すぐさま既読とその数値がつく。二十二。三組の過半数が今、このグループトークに張り付いているらしい。既読数はそこから更に上昇を続けた。それと同時に
“どんな感じだった?”
“遠野は永倉の死体とか見たのか? 相川とか堀井とかは見てないって言ってたけど”
と興味本位な返信がすぐさま並ぶ。送り主は新田忠司(にっただたし)と北野航平(きたのこうへい)。どちらもクラスメイトの中で明るくお調子者としての地位を確立している。
久志は自室の学習椅子に座ったまま新たな文面を打つ。
“僕も死体は見てないよ。ただ教室の窓から、落ちていく彼女の姿を見たんだ”
当時久志達は教室で、友人達と誰かしらの椅子や机に座ったりもたれたりしながら他愛のない話をしていた。そして久志の立ち位置からはちょうど窓が見えていた。そこを喜美枝が落ちていったのだ。
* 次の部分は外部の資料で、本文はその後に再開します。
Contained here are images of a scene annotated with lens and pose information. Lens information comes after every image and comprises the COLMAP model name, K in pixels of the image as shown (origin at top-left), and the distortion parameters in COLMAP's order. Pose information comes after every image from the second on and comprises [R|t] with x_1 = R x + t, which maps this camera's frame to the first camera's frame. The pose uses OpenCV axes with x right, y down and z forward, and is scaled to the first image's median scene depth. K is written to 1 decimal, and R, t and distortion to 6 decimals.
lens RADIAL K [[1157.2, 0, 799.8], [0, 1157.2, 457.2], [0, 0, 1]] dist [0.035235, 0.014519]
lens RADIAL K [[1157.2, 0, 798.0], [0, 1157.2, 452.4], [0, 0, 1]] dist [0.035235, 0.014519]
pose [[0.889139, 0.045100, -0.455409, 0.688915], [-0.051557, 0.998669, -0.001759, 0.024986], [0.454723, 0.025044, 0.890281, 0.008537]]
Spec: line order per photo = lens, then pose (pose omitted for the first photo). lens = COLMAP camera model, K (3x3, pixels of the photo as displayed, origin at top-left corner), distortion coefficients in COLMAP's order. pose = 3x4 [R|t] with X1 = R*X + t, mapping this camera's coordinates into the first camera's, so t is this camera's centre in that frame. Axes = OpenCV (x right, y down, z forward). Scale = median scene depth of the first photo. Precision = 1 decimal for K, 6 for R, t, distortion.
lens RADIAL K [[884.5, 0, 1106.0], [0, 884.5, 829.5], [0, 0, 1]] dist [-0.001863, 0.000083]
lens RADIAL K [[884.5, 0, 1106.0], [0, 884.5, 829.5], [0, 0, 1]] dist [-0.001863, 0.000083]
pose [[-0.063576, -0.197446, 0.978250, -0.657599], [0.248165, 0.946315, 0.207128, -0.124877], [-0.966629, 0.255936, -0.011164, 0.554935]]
幸い、喜美枝は中庭に落ちたため、その死体を久志達は見ずに済んだのであった。
“遠野君って永倉さんと付き合ってた時期、あったよね? 悲しくない?”
という問いが様々な返信の中から並んだ。桜の写真のアイコン。室長といういわばクラスの学級委員を務める深蔵部結衣(みくらべゆい)からのものだった。
“お前、今どんな気持ち?”
“昨日、一言もここに返信寄越さなかったのって元カノが死んだからか?”
“遠野君、大丈夫?”
結衣の問いかけを皮切りに似たような旨の吹き出しが次々とグループトークに並んでいく。
「……」
久志は考え込む。ここでどのように自分は答えれば良いのかを。
結衣の言う通り確かに久志は永倉喜美枝と付き合っていた。中学二年の十二月から今年の三月まで、約四ヶ月。
久志はグループトークの流れを眺めながら去年の十二月のことを思い出す。喜美枝と付き合い始めた、その日のことを。